The current decision to use "bot" also appears to be problematic if you are trying to distinguish between human non-human consumption. As can be seen at https://github.com/wikimedia/analytics-refinery-source/blob/master/refinery-core/src/test/resources/isSpider_test_data.csv (and the Java code you refer to) , all user-agents containing 'bot' or 'User:' are considered to be a 'spider' (web crawler). The convention of using 'w:bot' in the first product component of the w:user-agent is a high scoring heuristic that the user-agent is not a general purpose Mozilla compatible web-browser , and is a spider/w:web crawler. However mw:Pywikibot is not a spider/web crawlers. So stopping parsing on the string 'bot' is currently incorrect. While it might be uncomfortable for Pywikibot devs and users, if Pywikibot is the only significant anomaly to this heuristic, maybe we should rename Pywikibot to Pywiki. That name is available https://pypi.python.org/pypi/pywiki \o/ , and luckily a new major release needs to be pushed out soonish phab:T130565. But before making that large breaking change, it would be nice to know whether there are other API clients that also use 'bot' in the product name and are not web crawlers. Looking at https://github.com/wikimedia/analytics-refinery-source/blob/master/refinery-core/src/test/resources/isSpider_test_data.csv, my limited familiarisation with some of those API client frameworks is that they are also not web crawlers (esp. the very recognisable DotNetWikiBot). In which case, using the word 'bot' as a 100% hit for "non-human" will almost certainly never be right as it requires too many external products to be modified. At best you will need to have special treatment for many API clients (and the list of 'bot' will grow over time), and then the question remains: how do we distinguish between human and non-human consumption, and the answer is not 'bot' in the user-agent. (p.s. could you reply below rather than interleaved within my comment; it is getting hard to follow the nesting.) John Vandenberg (talk) 01:20, 22 March 2016 (UTC)
Agree: Initially, the Analytics team had a proposal that was proven sub-optimal in the prior discussion. And it was changed to be less intrusive and totally optional because of that. I believe you were involved in the design and helped a lot. Regarding Pywikibot's client evaluation: I think no bot should be given a bad client evaluation for not following the amendment, because it is optional.
The jobs that process pageview stats do not distinguish between bots, spiders/crawlers yet. We tried to do this in the past, but it is a very difficult distinction to do. For now, they just try to tag everything that is non-human. So adding bot to the user-agent, wouldn't mean the gadget is a spider. Marcel Ruiz Forns (talk) 08:16, 22 March 2016 (UTC)
The bot contact details is also optional, however it was part of the 'gold standard'. All 'optional' parts of this policy would quite rightly be necessary for a bot framework to pass something called a 'gold standard', don't you agree?
You've not addressed the issue that Pywikibot (and other frameworks) always includes the string 'bot' in the user-agent, so if 'bot' is a deemed 100% match for 'non-human', these frameworks have no way to indicate to Analytics that the API usage is for human consumption.
You've also not given any reason why someone who can modify the user-agent should add 'bot' instead of adding an email, URL, or some other form of parse-able contact information, which you've indicated above is highly indicative of automated user-agents.
As far as I can see 'bot' adds nothing to this policy for the simple case of 100% automated agents, where parsable contact details would be better, and creates a new problem in the policy for any attempt to actually solve the hard problem of allowing accurate classification of non-100% automated agents. John Vandenberg (talk) 23:41, 22 March 2016 (UTC)

Alternative phrasing

Earlier in the above conversion, Marcel indicated that their team was open to improved phrasing, such as starting it with 'In addition to [bot contact details], ...'.
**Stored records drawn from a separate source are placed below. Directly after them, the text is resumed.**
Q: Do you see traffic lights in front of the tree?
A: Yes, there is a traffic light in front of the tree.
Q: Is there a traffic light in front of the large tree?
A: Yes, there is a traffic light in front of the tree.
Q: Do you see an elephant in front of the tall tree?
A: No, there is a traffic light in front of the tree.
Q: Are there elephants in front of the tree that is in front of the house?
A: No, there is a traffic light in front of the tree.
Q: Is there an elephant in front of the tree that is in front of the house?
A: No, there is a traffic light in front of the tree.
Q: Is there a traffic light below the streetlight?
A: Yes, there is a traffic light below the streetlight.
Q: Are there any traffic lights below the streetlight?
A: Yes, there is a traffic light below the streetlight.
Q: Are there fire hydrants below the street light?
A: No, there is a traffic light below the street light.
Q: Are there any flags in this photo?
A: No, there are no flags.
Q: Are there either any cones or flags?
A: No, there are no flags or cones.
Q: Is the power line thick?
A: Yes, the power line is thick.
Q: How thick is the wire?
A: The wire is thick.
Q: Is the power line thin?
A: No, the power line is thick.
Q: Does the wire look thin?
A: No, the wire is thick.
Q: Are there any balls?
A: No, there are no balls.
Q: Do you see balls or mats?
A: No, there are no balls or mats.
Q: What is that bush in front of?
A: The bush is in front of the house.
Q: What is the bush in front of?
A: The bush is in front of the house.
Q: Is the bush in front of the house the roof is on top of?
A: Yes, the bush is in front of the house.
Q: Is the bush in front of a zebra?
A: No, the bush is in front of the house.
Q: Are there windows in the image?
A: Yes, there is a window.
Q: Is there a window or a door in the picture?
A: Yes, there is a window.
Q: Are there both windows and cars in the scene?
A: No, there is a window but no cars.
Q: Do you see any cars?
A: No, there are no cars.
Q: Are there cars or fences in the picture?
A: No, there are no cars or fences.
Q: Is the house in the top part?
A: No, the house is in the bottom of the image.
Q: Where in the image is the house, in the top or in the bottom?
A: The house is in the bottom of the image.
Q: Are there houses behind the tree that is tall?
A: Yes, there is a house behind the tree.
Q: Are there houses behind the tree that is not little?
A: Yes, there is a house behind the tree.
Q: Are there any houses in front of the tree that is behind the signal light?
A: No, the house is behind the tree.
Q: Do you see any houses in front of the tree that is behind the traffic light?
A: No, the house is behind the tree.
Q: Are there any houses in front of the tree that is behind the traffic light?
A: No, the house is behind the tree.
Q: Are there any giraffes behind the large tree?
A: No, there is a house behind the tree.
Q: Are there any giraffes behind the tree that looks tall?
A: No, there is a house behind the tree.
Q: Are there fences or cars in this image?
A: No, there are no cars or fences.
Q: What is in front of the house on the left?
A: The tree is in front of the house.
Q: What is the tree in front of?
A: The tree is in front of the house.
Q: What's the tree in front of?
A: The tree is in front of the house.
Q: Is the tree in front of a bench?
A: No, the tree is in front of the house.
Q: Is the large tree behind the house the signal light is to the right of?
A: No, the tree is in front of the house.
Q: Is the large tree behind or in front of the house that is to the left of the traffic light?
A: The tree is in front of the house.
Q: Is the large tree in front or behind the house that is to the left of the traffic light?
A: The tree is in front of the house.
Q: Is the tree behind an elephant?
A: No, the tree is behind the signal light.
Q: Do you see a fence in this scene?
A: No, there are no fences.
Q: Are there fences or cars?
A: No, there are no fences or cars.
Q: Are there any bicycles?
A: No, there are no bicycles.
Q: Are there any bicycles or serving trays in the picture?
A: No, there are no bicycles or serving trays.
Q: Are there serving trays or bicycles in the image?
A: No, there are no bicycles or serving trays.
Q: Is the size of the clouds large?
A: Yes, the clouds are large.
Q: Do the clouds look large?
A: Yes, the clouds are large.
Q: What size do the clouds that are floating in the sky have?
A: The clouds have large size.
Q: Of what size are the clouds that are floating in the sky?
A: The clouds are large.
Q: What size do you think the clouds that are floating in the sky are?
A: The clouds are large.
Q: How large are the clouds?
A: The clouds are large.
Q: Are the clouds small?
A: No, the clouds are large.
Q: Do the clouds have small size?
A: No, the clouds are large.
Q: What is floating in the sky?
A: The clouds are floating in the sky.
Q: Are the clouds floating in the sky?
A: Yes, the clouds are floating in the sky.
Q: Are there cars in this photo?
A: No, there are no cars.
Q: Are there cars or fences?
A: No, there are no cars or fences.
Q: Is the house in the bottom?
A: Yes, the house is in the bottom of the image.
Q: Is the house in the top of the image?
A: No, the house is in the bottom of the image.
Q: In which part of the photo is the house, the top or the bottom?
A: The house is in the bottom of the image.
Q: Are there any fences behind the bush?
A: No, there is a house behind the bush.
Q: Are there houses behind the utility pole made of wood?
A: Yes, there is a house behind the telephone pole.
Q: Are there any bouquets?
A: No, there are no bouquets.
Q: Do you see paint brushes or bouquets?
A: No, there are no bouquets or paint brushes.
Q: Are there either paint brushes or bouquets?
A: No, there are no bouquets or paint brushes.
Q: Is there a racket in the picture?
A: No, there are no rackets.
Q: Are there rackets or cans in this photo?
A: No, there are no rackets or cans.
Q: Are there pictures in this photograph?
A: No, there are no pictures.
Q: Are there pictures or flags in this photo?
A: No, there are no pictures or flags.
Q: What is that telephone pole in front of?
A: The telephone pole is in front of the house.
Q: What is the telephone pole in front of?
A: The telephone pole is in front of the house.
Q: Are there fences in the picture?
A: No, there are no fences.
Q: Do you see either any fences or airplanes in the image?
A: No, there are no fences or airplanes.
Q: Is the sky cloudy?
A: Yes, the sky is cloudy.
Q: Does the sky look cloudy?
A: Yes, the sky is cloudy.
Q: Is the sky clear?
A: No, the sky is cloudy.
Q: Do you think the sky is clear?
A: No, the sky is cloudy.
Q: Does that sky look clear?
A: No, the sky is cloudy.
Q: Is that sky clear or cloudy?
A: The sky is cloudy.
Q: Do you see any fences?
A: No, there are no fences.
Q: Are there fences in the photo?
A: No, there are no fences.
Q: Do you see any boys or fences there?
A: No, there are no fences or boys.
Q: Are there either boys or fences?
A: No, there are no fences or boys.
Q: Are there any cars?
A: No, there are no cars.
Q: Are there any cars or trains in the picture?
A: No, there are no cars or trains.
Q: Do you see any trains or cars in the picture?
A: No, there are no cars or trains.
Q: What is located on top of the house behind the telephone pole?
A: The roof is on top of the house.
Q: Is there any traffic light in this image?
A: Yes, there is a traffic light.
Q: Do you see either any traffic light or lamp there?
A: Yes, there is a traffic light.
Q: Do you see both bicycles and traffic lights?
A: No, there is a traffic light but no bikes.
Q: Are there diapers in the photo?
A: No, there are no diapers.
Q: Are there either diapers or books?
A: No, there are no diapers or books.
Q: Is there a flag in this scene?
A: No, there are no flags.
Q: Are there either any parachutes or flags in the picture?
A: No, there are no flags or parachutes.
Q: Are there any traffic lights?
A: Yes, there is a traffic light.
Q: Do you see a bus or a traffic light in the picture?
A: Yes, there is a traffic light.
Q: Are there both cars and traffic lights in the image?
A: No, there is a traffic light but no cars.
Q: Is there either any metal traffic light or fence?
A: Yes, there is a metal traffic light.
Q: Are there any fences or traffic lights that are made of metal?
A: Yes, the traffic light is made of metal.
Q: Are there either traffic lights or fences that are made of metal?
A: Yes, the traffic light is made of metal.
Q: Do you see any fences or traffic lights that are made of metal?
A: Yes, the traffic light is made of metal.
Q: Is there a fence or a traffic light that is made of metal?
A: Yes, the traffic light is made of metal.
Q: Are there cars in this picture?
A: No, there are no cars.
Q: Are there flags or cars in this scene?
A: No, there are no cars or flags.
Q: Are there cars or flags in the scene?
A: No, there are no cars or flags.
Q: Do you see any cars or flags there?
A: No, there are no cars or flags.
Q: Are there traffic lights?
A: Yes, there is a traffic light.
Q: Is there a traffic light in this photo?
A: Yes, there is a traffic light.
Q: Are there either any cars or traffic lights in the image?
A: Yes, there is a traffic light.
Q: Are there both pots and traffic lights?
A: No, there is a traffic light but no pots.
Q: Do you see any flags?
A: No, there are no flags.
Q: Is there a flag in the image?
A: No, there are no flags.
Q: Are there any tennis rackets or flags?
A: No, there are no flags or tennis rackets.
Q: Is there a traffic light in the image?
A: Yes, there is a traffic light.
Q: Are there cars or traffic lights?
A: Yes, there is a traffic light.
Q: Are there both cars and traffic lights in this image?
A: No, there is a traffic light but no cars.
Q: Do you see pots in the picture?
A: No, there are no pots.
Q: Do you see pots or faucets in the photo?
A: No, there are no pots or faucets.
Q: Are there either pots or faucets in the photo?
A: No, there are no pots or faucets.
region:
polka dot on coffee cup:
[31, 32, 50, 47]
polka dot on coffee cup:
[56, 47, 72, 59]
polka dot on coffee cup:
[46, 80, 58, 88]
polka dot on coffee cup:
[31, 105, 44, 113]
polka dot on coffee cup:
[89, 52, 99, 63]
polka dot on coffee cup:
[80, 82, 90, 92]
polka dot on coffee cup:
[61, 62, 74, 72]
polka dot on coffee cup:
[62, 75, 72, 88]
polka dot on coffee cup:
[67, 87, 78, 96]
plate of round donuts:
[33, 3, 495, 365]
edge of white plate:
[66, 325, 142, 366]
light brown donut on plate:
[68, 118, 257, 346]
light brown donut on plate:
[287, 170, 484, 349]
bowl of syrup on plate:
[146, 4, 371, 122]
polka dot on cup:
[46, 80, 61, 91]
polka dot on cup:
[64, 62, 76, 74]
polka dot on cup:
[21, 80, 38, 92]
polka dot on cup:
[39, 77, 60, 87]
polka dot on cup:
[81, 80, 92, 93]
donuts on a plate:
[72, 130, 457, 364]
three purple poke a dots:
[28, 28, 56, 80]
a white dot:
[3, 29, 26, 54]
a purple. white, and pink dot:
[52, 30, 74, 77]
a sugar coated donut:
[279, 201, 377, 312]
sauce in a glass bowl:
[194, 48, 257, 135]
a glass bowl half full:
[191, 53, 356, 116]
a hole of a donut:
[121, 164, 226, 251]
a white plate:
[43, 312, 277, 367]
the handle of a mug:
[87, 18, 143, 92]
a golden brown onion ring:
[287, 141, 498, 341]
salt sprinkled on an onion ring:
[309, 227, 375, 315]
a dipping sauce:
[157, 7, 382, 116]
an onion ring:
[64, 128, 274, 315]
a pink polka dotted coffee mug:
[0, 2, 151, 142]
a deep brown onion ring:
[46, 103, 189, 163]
IMO this does not go far enough, as no reason has been put forward (yet) to justify using the string 'bot' in addition providing bot contact details. However as Marcel points out, the string 'bot' is being used in user-agents that do not provide contact details. If the intention is now only to indicate that the addition of 'bot' is an existing Internet wide convention recognised and used by Wikimedia, but is a poor substitute for parse-able contact information, then perhaps we can find common ground by changing how it is phrased accordingly. So perhaps the Analytics team might find something like the following acceptable.

If you run an automated agent, please follow the Internet-wide convention of including the string "bot" in the User-Agent string, in any combination of lowercase or uppercase letters. This is recognised by Wikimedia's systems, and used to classify traffic and provide more accurate statistics.
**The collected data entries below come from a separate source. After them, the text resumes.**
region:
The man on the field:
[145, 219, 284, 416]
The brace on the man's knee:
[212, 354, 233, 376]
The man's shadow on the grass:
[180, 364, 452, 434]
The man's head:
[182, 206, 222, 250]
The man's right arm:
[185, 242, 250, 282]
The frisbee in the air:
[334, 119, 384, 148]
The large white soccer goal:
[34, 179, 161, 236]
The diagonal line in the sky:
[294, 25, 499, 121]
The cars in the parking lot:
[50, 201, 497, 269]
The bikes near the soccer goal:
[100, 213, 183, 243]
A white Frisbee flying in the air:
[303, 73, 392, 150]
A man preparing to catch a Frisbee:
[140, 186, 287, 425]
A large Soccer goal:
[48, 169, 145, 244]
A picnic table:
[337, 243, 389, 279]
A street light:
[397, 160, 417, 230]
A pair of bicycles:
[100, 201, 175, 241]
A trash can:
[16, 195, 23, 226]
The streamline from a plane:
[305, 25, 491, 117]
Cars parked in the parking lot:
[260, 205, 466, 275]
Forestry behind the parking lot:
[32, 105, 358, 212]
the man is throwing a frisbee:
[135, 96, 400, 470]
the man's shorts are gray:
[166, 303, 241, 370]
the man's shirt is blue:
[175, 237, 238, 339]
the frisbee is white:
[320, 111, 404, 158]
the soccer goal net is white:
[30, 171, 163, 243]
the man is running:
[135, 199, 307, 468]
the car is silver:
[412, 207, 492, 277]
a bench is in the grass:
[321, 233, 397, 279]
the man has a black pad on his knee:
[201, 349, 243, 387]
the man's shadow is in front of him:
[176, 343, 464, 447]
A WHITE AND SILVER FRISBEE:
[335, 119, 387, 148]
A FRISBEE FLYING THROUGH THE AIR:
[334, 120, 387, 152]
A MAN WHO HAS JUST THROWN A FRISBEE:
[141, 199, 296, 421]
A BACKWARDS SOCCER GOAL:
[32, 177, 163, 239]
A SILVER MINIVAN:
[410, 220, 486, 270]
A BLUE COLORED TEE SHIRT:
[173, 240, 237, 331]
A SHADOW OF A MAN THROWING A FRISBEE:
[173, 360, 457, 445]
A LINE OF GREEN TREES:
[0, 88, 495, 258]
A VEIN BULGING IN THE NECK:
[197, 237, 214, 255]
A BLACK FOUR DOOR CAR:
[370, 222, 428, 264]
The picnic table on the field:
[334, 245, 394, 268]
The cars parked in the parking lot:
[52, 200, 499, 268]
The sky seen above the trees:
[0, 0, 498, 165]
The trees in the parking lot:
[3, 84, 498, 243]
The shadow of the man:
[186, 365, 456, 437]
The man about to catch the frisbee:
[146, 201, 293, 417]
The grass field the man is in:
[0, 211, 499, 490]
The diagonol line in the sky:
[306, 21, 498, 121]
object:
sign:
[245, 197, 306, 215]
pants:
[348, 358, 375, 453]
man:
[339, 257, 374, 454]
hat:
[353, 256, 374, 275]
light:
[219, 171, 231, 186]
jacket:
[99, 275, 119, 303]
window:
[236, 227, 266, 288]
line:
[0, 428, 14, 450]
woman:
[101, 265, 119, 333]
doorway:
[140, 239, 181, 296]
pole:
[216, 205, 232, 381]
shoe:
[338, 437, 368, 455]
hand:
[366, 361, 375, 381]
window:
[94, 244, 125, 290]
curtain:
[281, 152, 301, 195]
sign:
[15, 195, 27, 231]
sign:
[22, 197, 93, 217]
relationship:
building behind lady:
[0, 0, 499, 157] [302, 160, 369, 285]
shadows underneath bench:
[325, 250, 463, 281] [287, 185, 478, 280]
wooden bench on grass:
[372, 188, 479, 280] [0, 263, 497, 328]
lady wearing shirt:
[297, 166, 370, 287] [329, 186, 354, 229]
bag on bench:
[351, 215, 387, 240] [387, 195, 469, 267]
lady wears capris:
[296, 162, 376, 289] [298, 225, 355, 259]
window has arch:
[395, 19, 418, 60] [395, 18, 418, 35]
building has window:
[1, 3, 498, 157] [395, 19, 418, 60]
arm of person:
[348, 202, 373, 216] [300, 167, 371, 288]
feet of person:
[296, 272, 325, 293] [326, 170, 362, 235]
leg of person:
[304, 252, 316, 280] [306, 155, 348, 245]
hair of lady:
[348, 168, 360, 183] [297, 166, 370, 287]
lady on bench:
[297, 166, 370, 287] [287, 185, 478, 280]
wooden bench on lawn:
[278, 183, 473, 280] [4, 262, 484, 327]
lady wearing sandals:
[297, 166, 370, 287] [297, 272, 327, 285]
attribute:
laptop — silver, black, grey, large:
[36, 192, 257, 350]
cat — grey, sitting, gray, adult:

John Vandenberg (talk) 23:41, 22 March 2016 (UTC)

This alernative phrasing would be perfectly acceptable for Analytics. Thanks for proposing this. It even could be more optional, like: "..., please consider following the Internet-wide ...". Marcel Ruiz Forns (talk) 08:08, 23 March 2016 (UTC)
I modified the amendment following your suggestion. Please, feel free to modify it further. Marcel Ruiz Forns (talk) 05:41, 28 March 2016 (UTC)

Client evaluation

Worth noting, compliance to this policy was part of the mw:Evaluating and Improving MediaWiki web API client libraries by User:Fhocutt in 2014.

The client evaluation caused Pywikibot to add support for a customised user-agent, with the default user-agent automatically adding the username; see mw:Manual:Pywikibot/User-agent. John Vandenberg (talk) 10:24, 21 March 2016 (UTC)

Python code example

Can a Python code example be added? I'm violating the policy, but I don't know, what I need to add to stop violating it. 08:23, 8 April 2022 (UTC)

I added a Python example using Requests. Hope this helps! APaskulin (WMF) (talk) 00:46, 9 April 2022 (UTC)

API access through browser fetch()

How should API access through browser fetch() calls comply with the user-agent policy? It seems this can only be done for server-api-call applications. I am writing an alternative interface for wikipedia through the API calls (with all the other performance items listed in mind ofcourse, such as setting fetch limits). Thanks! — Preceding unsigned comment added by (talk) 09:49, 4 April 2019 (UTC)